Dünya genelindeki istihbarat servisleri, hedeflerini kendi iradelerine boyun eğmeye zorlamak için cinsel şantaj kullanmalarıyla ünlüdür. Dahası, CIA da dâhil olmak üzere bazı kurumlar, “düşman” liderleri itibarsızlaştırmak amacıyla sahte seks kasetleri ve mahrem fotoğraflar üretme konusunda uzun bir geçmişe sahiptir. Tanıklar ve mağdurlar, Jeffrey Epstein’ın – kaynağı belirsiz servetiyle satın aldığı – sayısız lüks malikanesinin gizli kameralar ve mikrofonlarla donatıldığını, bu donanımların da Epstein’ın yakın dostu olarak gördüğü çok sayıda politikacı ve yüksek profilli ismin cinsel saldırı ve tecavüzlerini kaydetmekte kullanıldığını iddia etmiştir.

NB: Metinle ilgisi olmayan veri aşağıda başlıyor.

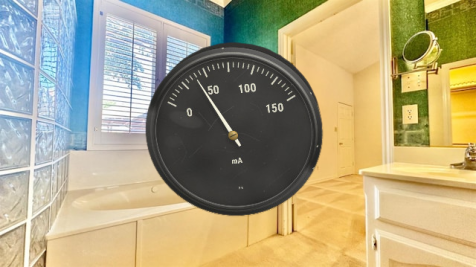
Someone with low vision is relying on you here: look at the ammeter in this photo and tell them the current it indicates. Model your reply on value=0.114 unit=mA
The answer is value=40 unit=mA
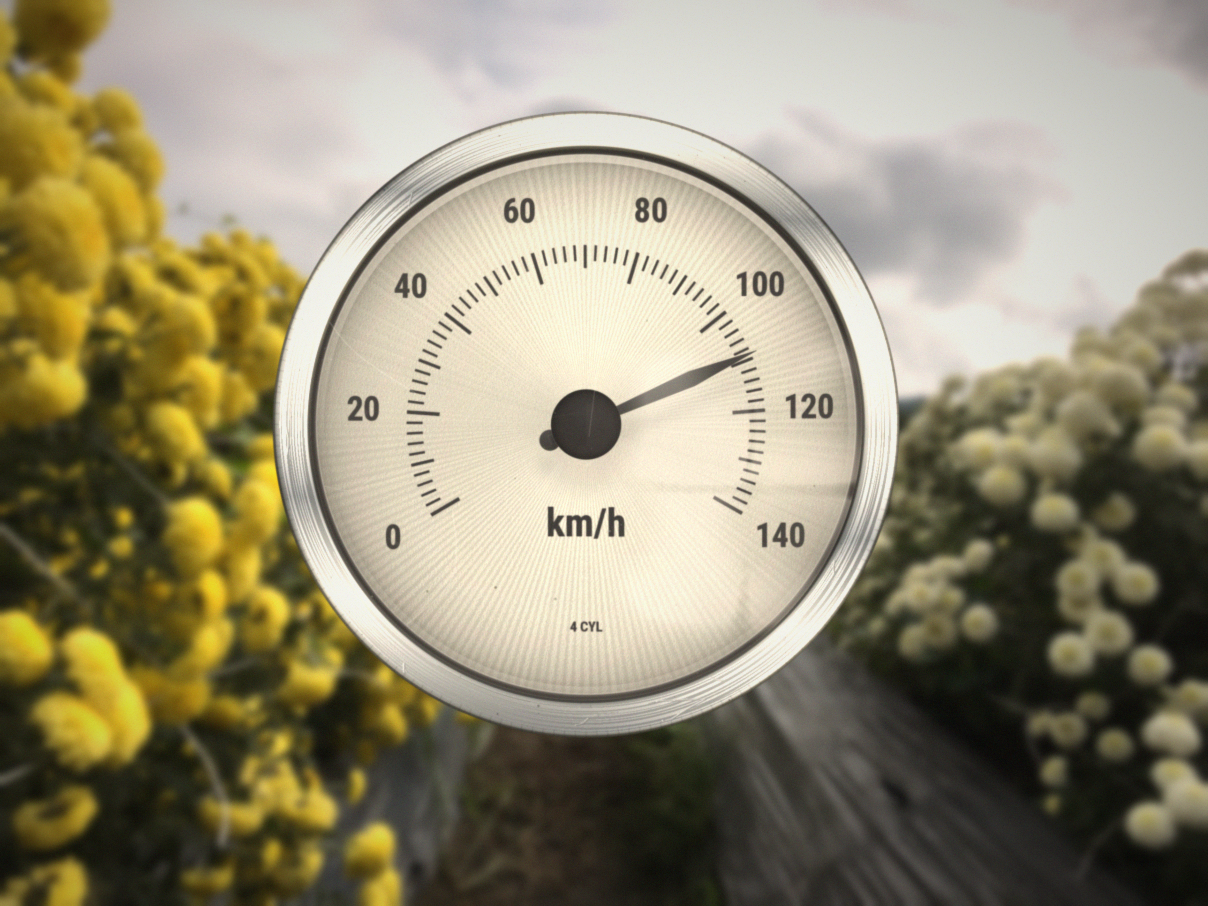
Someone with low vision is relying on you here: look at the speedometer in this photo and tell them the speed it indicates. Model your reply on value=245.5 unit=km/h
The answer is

Epstein’ın Temmuz 2019’da reşit olmayanlarla cinsel ticaret yaptığı suçlamasıyla tutuklanmasının ardından, deneyimli gazeteci Eric Margolis ortaya çıkarak, 1990’ların sonlarında Epstein’ın New York’taki saray gibi malikanesinde düzenlenen görkemli bir öğle yemeğine katıldığını ve tüm davetlilerin “İsrail’e övgüler düzdüğünü” anlattı. Margolis mekâna varır varmaz, bir uşak onu “güzel bir genç kız” tarafından yapılacak “samimi bir masaj”a davet etti. Margolis bu durumu şöyle aktardı: “Bana o kadar yersiz ve garip geldi ki hemen reddettim.”
“Nezaketsizliğinden çok daha önemli olarak, uzun süredir istihbarat faaliyetlerini izleyen biri olarak, bu teklif bana tam anlamıyla eski usul bir ‘bal tuzağı’ kokusu verdi – insanları tuzağa düşürüp şantaj yapma taktiği… Ana lobinin yanında, içinde masaj masası, kayganlaştırıcılar ve hiç şüphesiz kameralar bulunan gizli bir oda hazır bekliyordu.”
Margolis sonrasında ana akım medya kuruluşlarına yaptığı açıklamalarda, Epstein’ın intihar ettiğine “bir an bile inanmadığını” ve “öldürülmesinin daha olası olduğunu” söyledi; zira Epstein “çok fazla şey bilen bir adamdı” – “ölü adamlar hikâye anlatmaz” sözünün Epstein için tam anlamıyla geçerli olduğunu belirtti. Bugün bile Epstein’ın ölümüyle ilgili tartışmalar sürmektedir. Anketlere göre ABD vatandaşlarının yalnızca %16’sı onun hapiste intihar ettiğine inanırken, yaklaşık %90’ı Epstein’ın yargı sürecine dair tüm bilgilerin kamuoyuyla paylaşılmasını destekliyor.
Donald Trump’ın, Epstein’ın suçlarıyla ilgili gizli belgeleri kamuoyuna açıklama sözünden geri adım atması, başkanın en sadık destekçileri arasında bile büyük bir tepkiye yol açtı. Bu arada, ABD’li milletvekilleri, Washington yönetimini Epstein’ın yönettiği cinsel ticaret ağına karışan kişileri tanımlayan tüm federal kanıtları açıklamaya zorlamak için iki partili bir girişim başlatmış durumda. On yıllarca dokunulmadan faaliyet gösteren ve “istihbarata ait” olduğu için hukuki yaptırımlardan korunan Epstein, nihayet yakalandı; bu da hedeflerinin ve onu destekleyenlerin kamuoyu önünde ifşa olma riskini artırdı.
Toka ve Decart tarafından geliştirilen gerçek zamanlı, yapay zekayla desteklenen video üretim ve düzenleme teknolojisi, klasik istihbarat teşkilatlarının “bal tuzaklarında” bulunan sorunlu insan unsurlarını ortadan kaldırıyor. Dolayısıyla, bu şirketlerin coşkulu bir şekilde tanıtılmasının nedeni, cinsel şantajın artık gerçek kişilerle yürütülmesini gerektirmeyen bir “sorununu çözmeleri” olabilir mi diye düşünmeden edemiyoruz. Sonuçta, bu tür teknolojilerin kullanıcıların “hayal gücünü” gerçekçi video içeriğine dönüştürme “olasılıkları” gerçekten de “sınırsız”.